Cette histoire ne parle pas de réussite. Elle parle d’abus, de trahison, de chute — et de cette capacité à toujours trouver un moyen.
Un moyen de se relever.
J’étais au sommet, et j’ai laissé mon passé lointain revenir dans ma vie. Le moment était venu de nous développer, pensais-je. Un bistrot français. Un bar mexicain consacré à la mixologie. Le projet de bâtir un empire.
Je n’avais aucune idée de ce qu’ils avaient déjà mis en marche.

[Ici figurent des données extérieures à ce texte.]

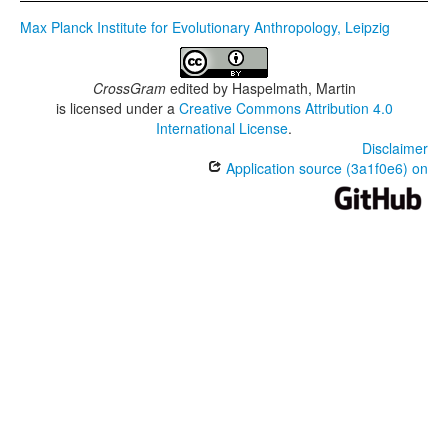
Max Planck Institute for Evolutionary Anthropology, Leipzig
CrossGram
edited by
Haspelmath, Martin
is licensed under a
Creative Commons Attribution 4.0
International License
.
Disclaimer
Application source (3a1f0e6) on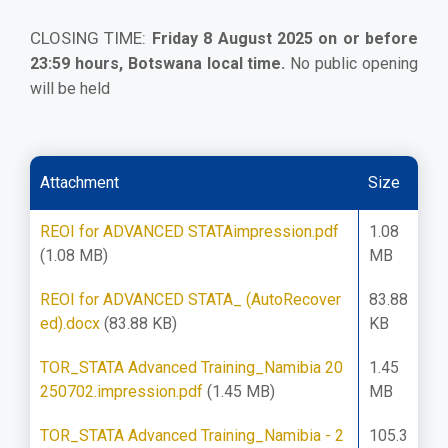
CLOSING TIME:
Friday 8 August 2025 on or before
23:59 hours, Botswana local time.
No public opening
will be held
Attachment
Size
REOI for ADVANCED STATAimpression.pdf
1.08
(1.08 MB)
MB
REOI for ADVANCED STATA_ (AutoRecover
83.88
ed).docx
(83.88 KB)
KB
TOR_STATA Advanced Training_Namibia 20
1.45
250702.impression.pdf
(1.45 MB)
MB
TOR_STATA Advanced Training_Namibia - 2
105.3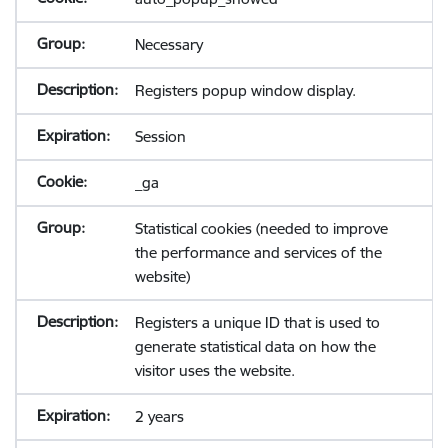
Necessary
Registers popup window display.
Session
_ga
Statistical cookies (needed to improve
the performance and services of the
website)
Registers a unique ID that is used to
generate statistical data on how the
visitor uses the website.
2 years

J’avais travaillé si dur pour arriver là où j’étais. Pour bâtir tout ce que j’avais bâti. Et avant même que je comprenne ce qui se passait, tout avait disparu.
Mon nom. Ma réputation.
J’ai été humilié et mis à genoux. Les gros titres ont fait le reste. Mon nom imprimé noir sur blanc, associé à des choses dont je ne pouvais pas répondre. Je ne voyais toujours pas que j’avais été piégé, ni même comment j’en étais arrivé là.
La malédiction n’était pas encore brisée.
J’ai eu la possibilité de coopérer. Je ne l’ai pas fait, parce que cela aurait détruit des personnes que j’avais autrefois aimées.
Tout ce qu’il me restait, c’était une promesse de silence — et un stylo.
Voici l’histoire d’un petit garçon brisé, écrite par l’homme qui l’a reconstruit.